1. An on-chip multidimensional logic gate design method based on a waveguide mode is characterized by comprising the following steps:

step 1: determining the size of a structural area and the initial value of a pixel point: the structural area is set to be an m multiplied by n structural matrix by adopting a reverse design method, a pixel point with a nm multiplied by a nm is arranged at the position corresponding to the structural matrix according to the serial number of the array, a round hole with a diameter of d nm is arranged at the center of the pixel point, and the round hole is made of Si or SiO ₂ Different initial values are given according to different pixel points of the material;

step 2: calculating the proportion of each mode in the output ports of different input modes by using FDTD algorithm and the initial value given by each pixel point of m multiplied by n structural matrix, wherein the input and output modes are TE _i And the FOM of this structure was evaluated using its constitution, the FOM expression is as follows:

wherein t is _i ¹ To input TE _i Transmittance of target mode after mode, t _i ² To input TE _i Transmittance of the latter other modes, alpha being the balance of loss and crosstalkFactor, m, is the number of modes, i=0, 1,2, …, m;

step 3: finding the corresponding position in the structure matrix according to the sequence number in the structure matrix array to perform structure conversion operation:

operation 1: if the material of the round hole in the corresponding position is Si, modifying the round hole material into SiO through a control program ₂ Then recalculate the FOM to obtain a new FOM value;

operation 2: if the material of the round hole in the corresponding position is SiO ₂ Modifying the round hole material into Si through a control program and then recalculating the FOM to obtain a new FOM value;

comparing the new FOM value obtained in the operation 1 or the operation 2 with the FOM before conversion, if the new FOM value is larger than the previous FOM value, reserving the structure conversion operation, and meanwhile, updating the FOM into the FOM with the new structure, otherwise, reserving the FOM with the original structure;

step 4: sequentially giving a group of randomly generated 1-mn natural number sequences to each pixel point of corresponding number sequences of the structural matrix, sequentially comparing and retaining FOM with large numerical value FOM in the comparison structure and the corresponding structural matrix according to the sequence from 1-mn to large, and obtaining a round of optimized FOM and structural matrix;

and then taking the FOM and the structural matrix of the round as the initial FOM and the structural matrix of the next round of optimization, and advancing the row optimization, wherein if the FOM is unchanged after the round of optimization, the local optimal solution is obtained.

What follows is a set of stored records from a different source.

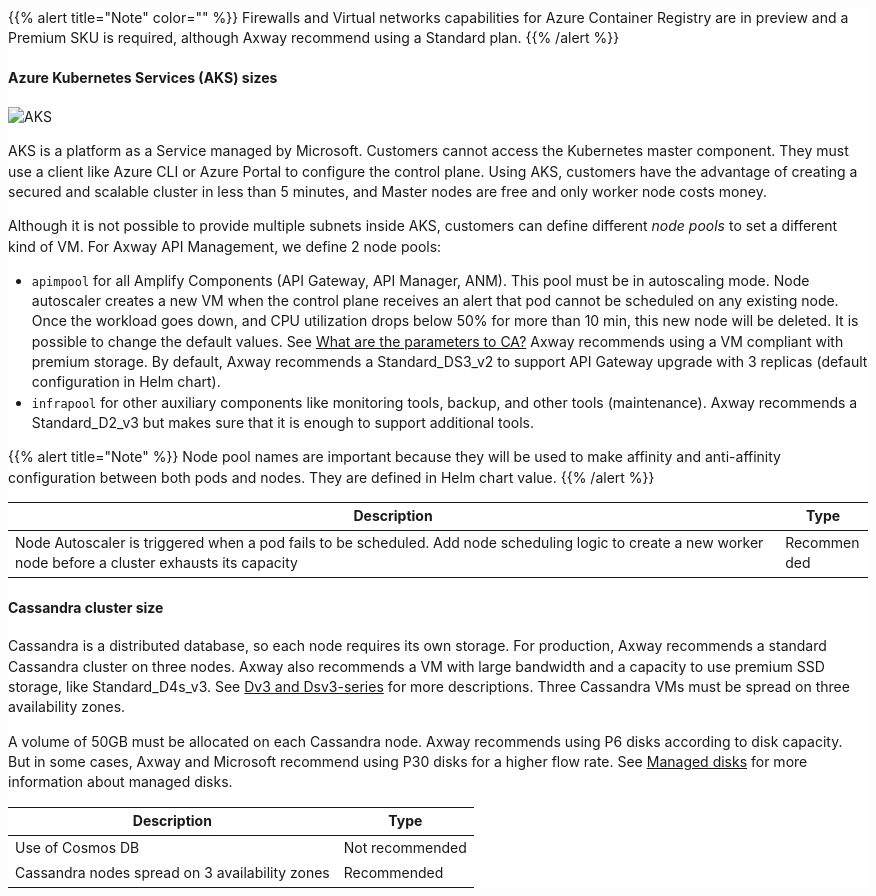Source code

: {{% alert title="Note" color="" %}}
Firewalls and Virtual networks capabilities for Azure Container Registry are in preview and a Premium SKU is required, although Axway recommend using a Standard plan.
{{% /alert %}}

#### Azure Kubernetes Services (AKS) sizes

![AKS](/Images/apim-reference-architectures/container-azure/image6.png)

AKS is a platform as a Service managed by Microsoft. Customers cannot access the Kubernetes master component. They must use a client like Azure CLI or Azure Portal to configure the
control plane. Using AKS, customers have the advantage of creating a secured and scalable cluster in less than 5 minutes, and Master nodes are free and only worker node costs money.

Although it is not possible to provide multiple subnets inside AKS, customers can define different _node pools_ to set a different kind of VM. For Axway API Management, we define 2 node pools:

* `apimpool` for all Amplify Components (API Gateway, API Manager, ANM). This pool must be in autoscaling mode. Node autoscaler creates a new VM when the control plane receives an alert that pod cannot be scheduled on any existing node. Once the workload goes down, and CPU utilization drops below 50% for more than 10 min, this new node will be deleted. It is possible to change the default values. See [What are the parameters to CA?](https://github.com/kubernetes/autoscaler/blob/master/cluster-autoscaler/FAQ.md#what-are-the-parameters-to-ca) Axway recommends using a VM compliant with premium storage. By default, Axway recommends a Standard_DS3_v2 to support API Gateway upgrade with 3 replicas (default configuration in Helm chart).
* `infrapool` for other auxiliary components like monitoring tools, backup, and other tools (maintenance). Axway recommends a Standard_D2_v3 but makes sure that it is enough to support
additional tools.

{{% alert title="Note" %}}
Node pool names are important because they will be used to make affinity and anti-affinity configuration between both pods and nodes. They are defined in Helm chart value.
{{% /alert %}}

|Description | Type |
|---|---|
|Node Autoscaler is triggered when a pod fails to be scheduled. Add node scheduling logic to create a new worker node before a cluster exhausts its capacity | Recommended|

#### Cassandra cluster size

Cassandra is a distributed database, so each node requires its own storage. For production, Axway recommends a standard Cassandra cluster on three nodes. Axway also recommends a VM with large bandwidth and a capacity to use premium SSD storage, like Standard_D4s_v3. See [Dv3 and Dsv3-series](https://docs.microsoft.com/en-us/azure/virtual-machines/dv3-dsv3-series?toc=/azure/virtual-machines/linux/toc.json&bc=/azure/virtual-machines/linux/breadcrumb/toc.json) for more descriptions. Three Cassandra VMs must be spread on three availability zones.

A volume of 50GB must be allocated on each Cassandra node. Axway recommends using P6 disks according to disk capacity. But in some cases, Axway and Microsoft recommend using P30 disks for a higher flow rate. See [Managed disks](https://azure.microsoft.com/en-us/pricing/details/managed-disks/) for more information about managed disks.

|Description | Type |
|---|---|
|Use of Cosmos DB                                 |Not recommended|
|Cassandra nodes spread on 3 availability zones   |Recommended|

2. The method of designing a multi-dimensional logic gate on a chip based on a waveguide mode according to claim 1, wherein an initial value of a pixel point is set to 0 or 1.

3. The method for designing a multi-dimensional logic gate on a chip based on a waveguide mode according to claim 1, wherein the m and n values in the m x n structural matrix range from 10 to 50.

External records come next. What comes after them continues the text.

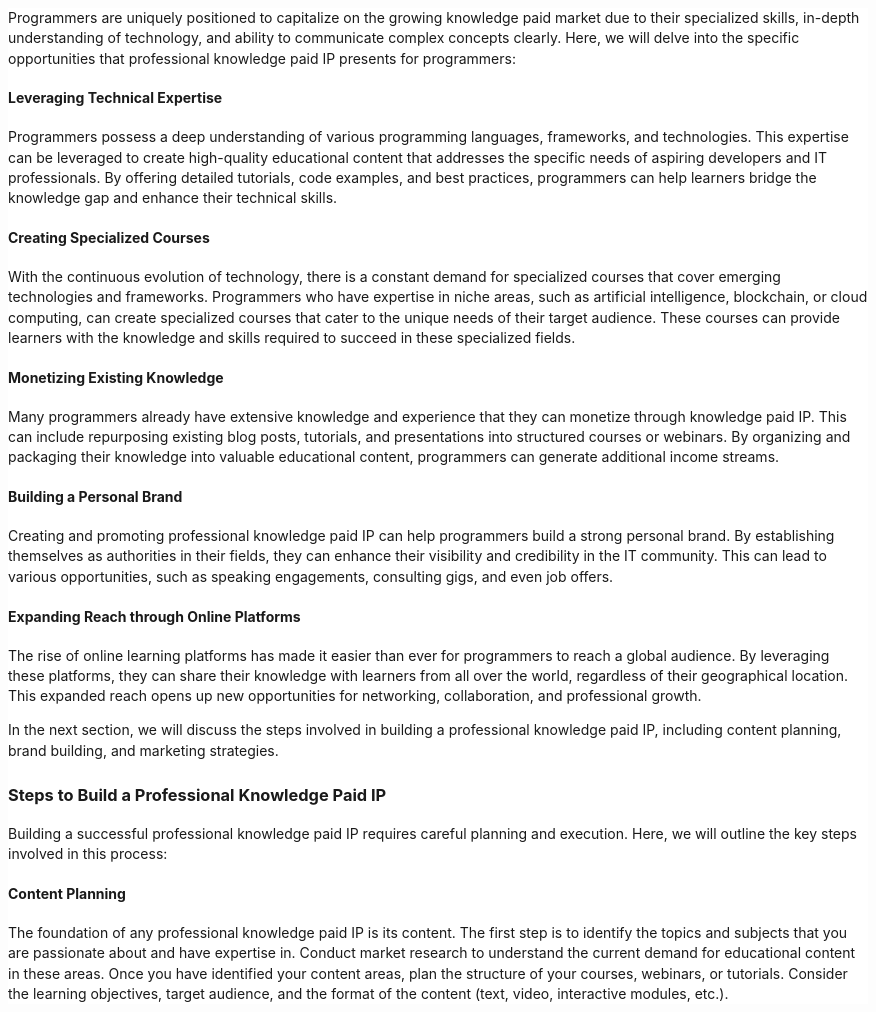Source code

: Programmers are uniquely positioned to capitalize on the growing knowledge paid market due to their specialized skills, in-depth understanding of technology, and ability to communicate complex concepts clearly. Here, we will delve into the specific opportunities that professional knowledge paid IP presents for programmers:

#### **Leveraging Technical Expertise**

Programmers possess a deep understanding of various programming languages, frameworks, and technologies. This expertise can be leveraged to create high-quality educational content that addresses the specific needs of aspiring developers and IT professionals. By offering detailed tutorials, code examples, and best practices, programmers can help learners bridge the knowledge gap and enhance their technical skills.

#### **Creating Specialized Courses**

With the continuous evolution of technology, there is a constant demand for specialized courses that cover emerging technologies and frameworks. Programmers who have expertise in niche areas, such as artificial intelligence, blockchain, or cloud computing, can create specialized courses that cater to the unique needs of their target audience. These courses can provide learners with the knowledge and skills required to succeed in these specialized fields.

#### **Monetizing Existing Knowledge**

Many programmers already have extensive knowledge and experience that they can monetize through knowledge paid IP. This can include repurposing existing blog posts, tutorials, and presentations into structured courses or webinars. By organizing and packaging their knowledge into valuable educational content, programmers can generate additional income streams.

#### **Building a Personal Brand**

Creating and promoting professional knowledge paid IP can help programmers build a strong personal brand. By establishing themselves as authorities in their fields, they can enhance their visibility and credibility in the IT community. This can lead to various opportunities, such as speaking engagements, consulting gigs, and even job offers.

#### **Expanding Reach through Online Platforms**

The rise of online learning platforms has made it easier than ever for programmers to reach a global audience. By leveraging these platforms, they can share their knowledge with learners from all over the world, regardless of their geographical location. This expanded reach opens up new opportunities for networking, collaboration, and professional growth.

In the next section, we will discuss the steps involved in building a professional knowledge paid IP, including content planning, brand building, and marketing strategies.

### **Steps to Build a Professional Knowledge Paid IP**

Building a successful professional knowledge paid IP requires careful planning and execution. Here, we will outline the key steps involved in this process:

#### **Content Planning**

The foundation of any professional knowledge paid IP is its content. The first step is to identify the topics and subjects that you are passionate about and have expertise in. Conduct market research to understand the current demand for educational content in these areas. Once you have identified your content areas, plan the structure of your courses, webinars, or tutorials. Consider the learning objectives, target audience, and the format of the content (text, video, interactive modules, etc.).
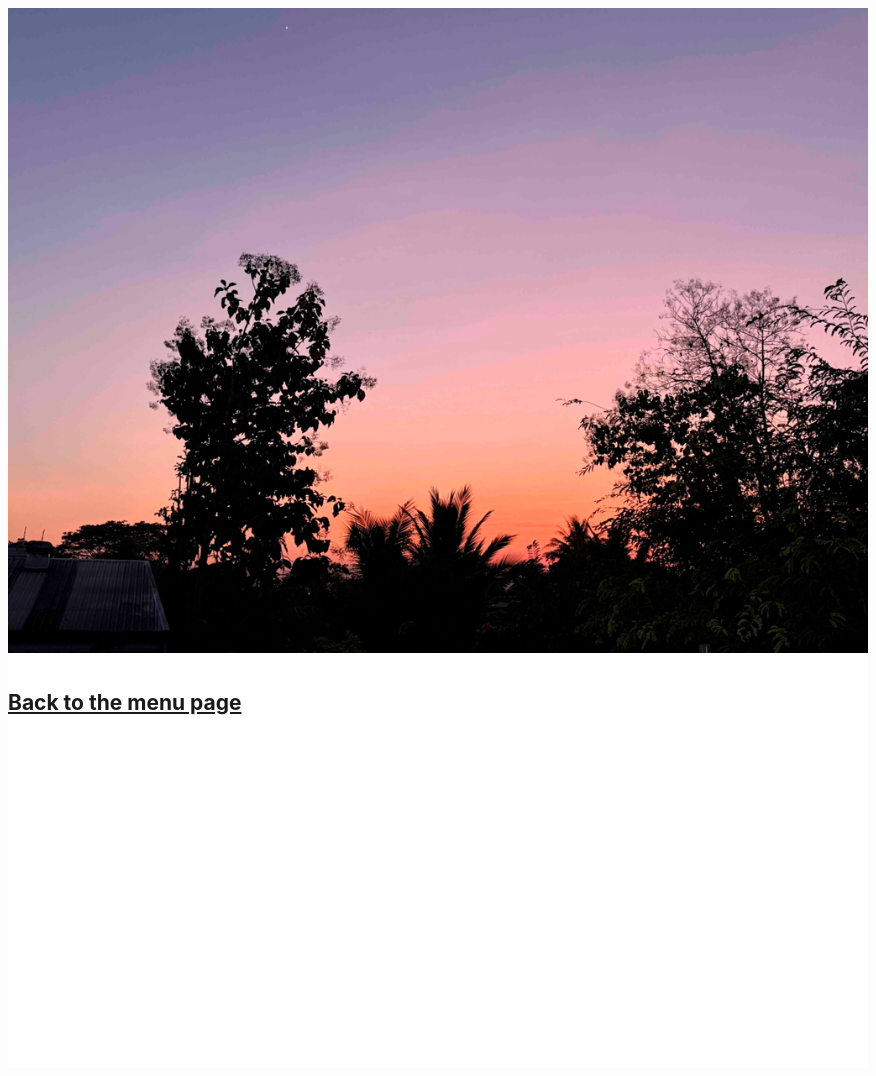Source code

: <a href="20241223_044.JPG" target="_blank"><img src="20241223_044.JPG" alt="サンプル画像" width="900" /></a>








<h2><span class="yellow">
<a href="https://torokoid.github.io/20241126_chiangrai/" target="_blank">Back to the menu page</a>
</span></h2>

<br><br><br>



<br><br><br>








<br><br><br><br><br><br><br><br><br>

4. The method of on-chip multi-dimensional logic gate design based on waveguide mode according to claim 1, wherein the value of a in the pixel of a nm x a nm is in the range of 80nm-220nm.

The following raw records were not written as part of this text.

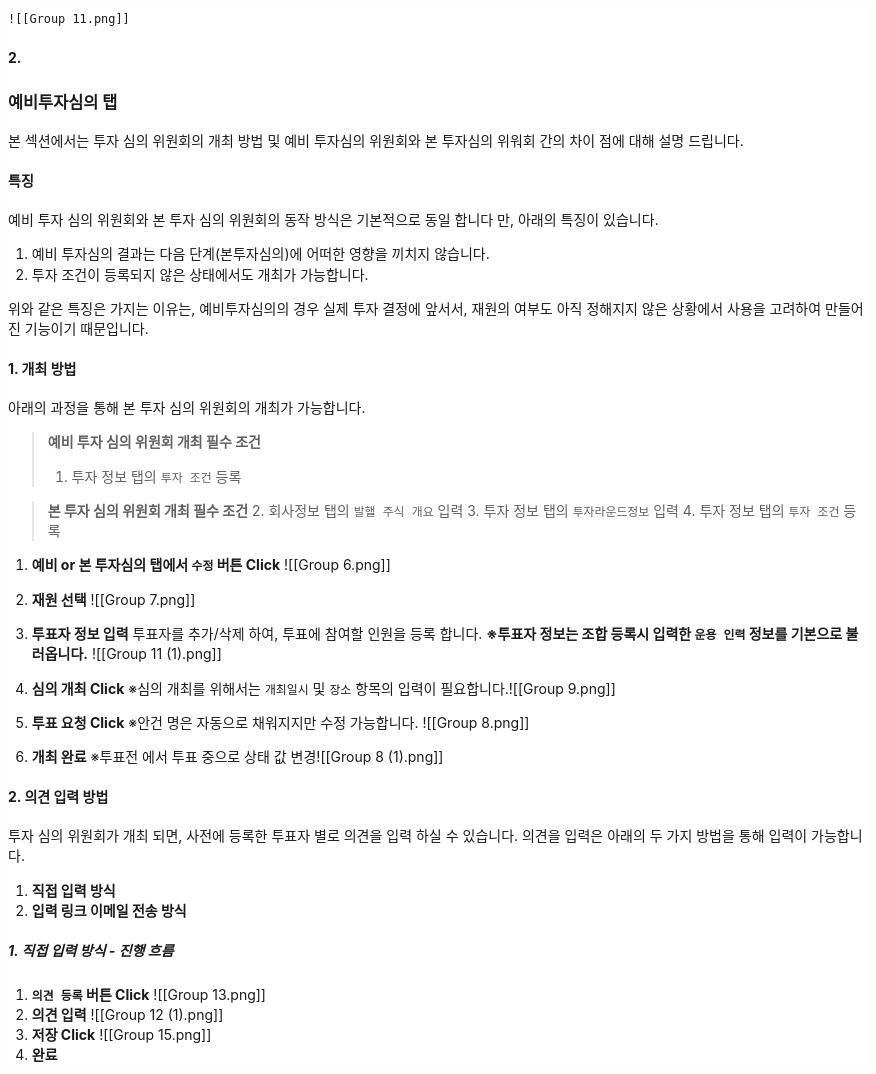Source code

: 	![[Group 11.png]]

#### 2. 
### 예비투자심의 탭
본 섹션에서는 투자 심의 위원회의 개최 방법 및 예비 투자심의 위원회와 본 투자심의 위워회 간의 차이 점에 대해 설명 드립니다.
#### 특징
예비 투자 심의 위원회와 본 투자 심의 위원회의 동작 방식은 기본적으로 동일 합니다 만, 
아래의 특징이 있습니다.
1. 예비 투자심의 결과는 다음 단계(본투자심의)에 어떠한 영향을 끼치지 않습니다.
2. 투자 조건이 등록되지 않은 상태에서도 개최가 가능합니다.

위와 같은 특징은 가지는 이유는, 예비투자심의의 경우 실제 투자 결정에 앞서서, 재원의 여부도 아직 정해지지 않은 상황에서 사용을 고려하여 만들어진 기능이기 때문입니다.

#### 1. 개최 방법
아래의 과정을 통해 본 투자 심의 위원회의 개최가 가능합니다.

> **예비 투자 심의 위원회 개최 필수 조건**
> 	1. 투자 정보 탭의 `투자 조건` 등록

> **본 투자 심의 위원회 개최 필수 조건**
> 	2. 회사정보 탭의 `발핼 주식 개요` 입력
> 	3. 투자 정보 탭의 `투자라운드정보` 입력
> 	4. 투자 정보 탭의 `투자 조건` 등록

1. **예비 or 본 투자심의 탭에서 `수정` 버튼 Click**
	![[Group 6.png]]
2. **재원 선택**
	![[Group 7.png]]


3. **투표자 정보 입력**
	투표자를 추가/삭제 하여, 투표에 참여할 인원을 등록 합니다.
	**※투표자 정보는 조합 등록시 입력한 `운용 인력` 정보를 기본으로 불러옵니다.**
	![[Group 11 (1).png]]


4. **심의 개최 Click**
	※심의 개최를 위해서는 `개최일시` 및 `장소` 항목의 입력이 필요합니다.![[Group 9.png]]
5. **투표 요청 Click**
	※안건 명은 자동으로 채워지지만 수정 가능합니다. ![[Group 8.png]]
6. **개최 완료**
	※투표전 에서 투표 중으로 상태 값 변경![[Group 8 (1).png]]



#### 2. 의견 입력 방법
투자 심의 위원회가 개최 되면, 사전에 등록한 투표자 별로 의견을 입력 하실 수 있습니다.
의견을 입력은 아래의 두 가지 방법을 통해 입력이 가능합니다.
1. **직접 입력 방식**
2. **입력 링크 이메일 전송 방식**
##### 1. 직접 입력 방식 - 진행 흐름
1. **`의견 등록` 버튼 Click**
	![[Group 13.png]]
2. **의견 입력**
	![[Group 12 (1).png]]
3. **저장 Click**
	![[Group 15.png]]
4. **완료**
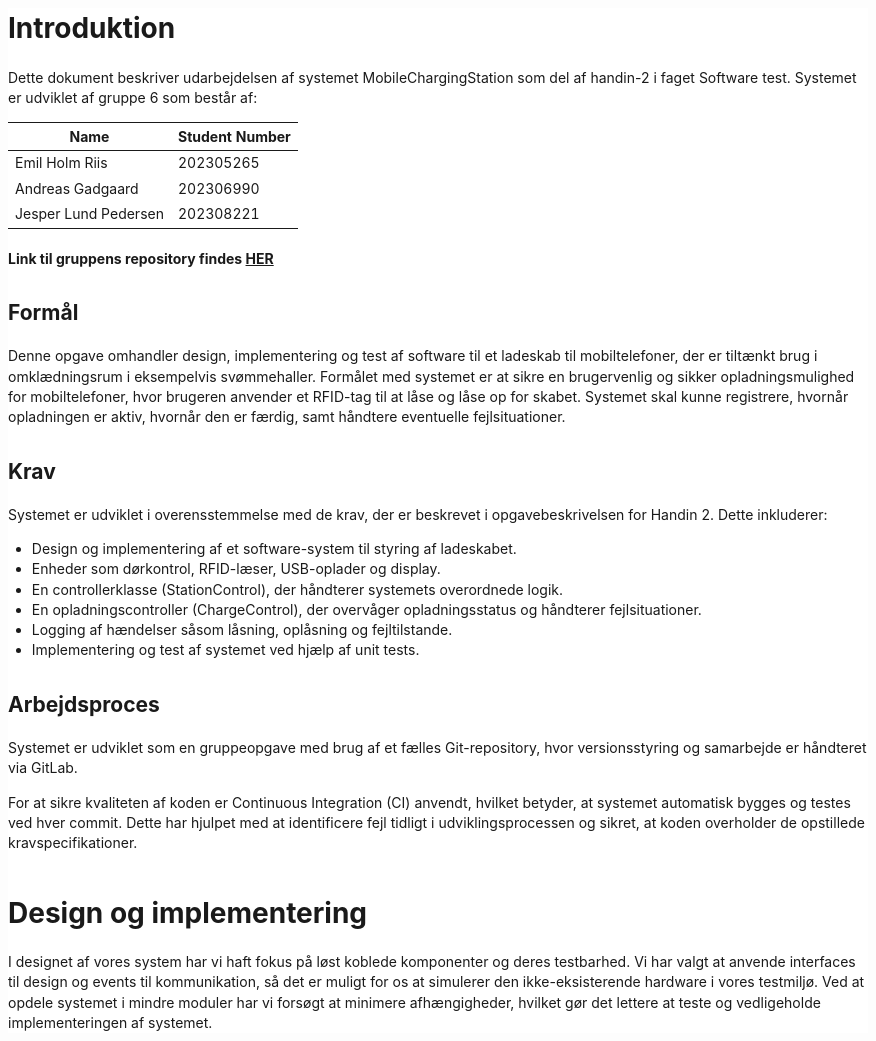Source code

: # Introduktion
Dette dokument beskriver udarbejdelsen af systemet MobileChargingStation som del af handin-2 i faget Software test.
Systemet er udviklet af gruppe 6 som består af:

| Name                   | Student Number |
|------------------------|----------------|
| Emil Holm Riis         | 202305265      |
| Andreas Gadgaard       | 202306990      |
| Jesper Lund Pedersen   | 202308221      |

#### Link til gruppens repository findes [HER](https://gitlab.au.dk/au724429/swt-group6-handin2)

## Formål
Denne opgave omhandler design, implementering og test af software til et ladeskab til mobiltelefoner, der er tiltænkt brug i omklædningsrum i eksempelvis svømmehaller. Formålet med systemet er at sikre en brugervenlig og sikker opladningsmulighed for mobiltelefoner, hvor brugeren anvender et RFID-tag til at låse og låse op for skabet. Systemet skal kunne registrere, hvornår opladningen er aktiv, hvornår den er færdig, samt håndtere eventuelle fejlsituationer.

## Krav
Systemet er udviklet i overensstemmelse med de krav, der er beskrevet i opgavebeskrivelsen for Handin 2. Dette inkluderer:

- Design og implementering af et software-system til styring af ladeskabet.
- Enheder som dørkontrol, RFID-læser, USB-oplader og display.
- En controllerklasse (StationControl), der håndterer systemets overordnede logik.
- En opladningscontroller (ChargeControl), der overvåger opladningsstatus og håndterer fejlsituationer.
- Logging af hændelser såsom låsning, oplåsning og fejltilstande.
- Implementering og test af systemet ved hjælp af unit tests.

## Arbejdsproces
Systemet er udviklet som en gruppeopgave med brug af et fælles Git-repository, hvor versionsstyring og samarbejde er håndteret via GitLab.

For at sikre kvaliteten af koden er Continuous Integration (CI) anvendt, hvilket betyder, at systemet automatisk bygges og testes ved hver commit. Dette har hjulpet med at identificere fejl tidligt i udviklingsprocessen og sikret, at koden overholder de opstillede kravspecifikationer.

# Design og implementering
I designet af vores system har vi haft fokus på løst koblede komponenter og deres testbarhed. Vi har valgt at anvende interfaces til design og events til kommunikation, så det er muligt for os at simulerer den ikke-eksisterende hardware i vores testmiljø. Ved at opdele systemet i mindre moduler har vi forsøgt at minimere afhængigheder, hvilket gør det lettere at teste og vedligeholde implementeringen af systemet.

5. The method for designing the on-chip multidimensional logic gate based on the waveguide mode as recited in claim 1, wherein the diameter d of the round hole is in the range of 60nm-150nm.

6. A method of designing a multi-dimensional logic gate on a chip based on a waveguide mode as claimed in claim 1, wherein the size of the structural region is 2.5-4.5 μm x 1-2.5 μm.

7. The method for designing a multi-dimensional logic gate on a chip based on a waveguide mode according to claim 6, wherein the etching depth h of the structural region is 150-250nm.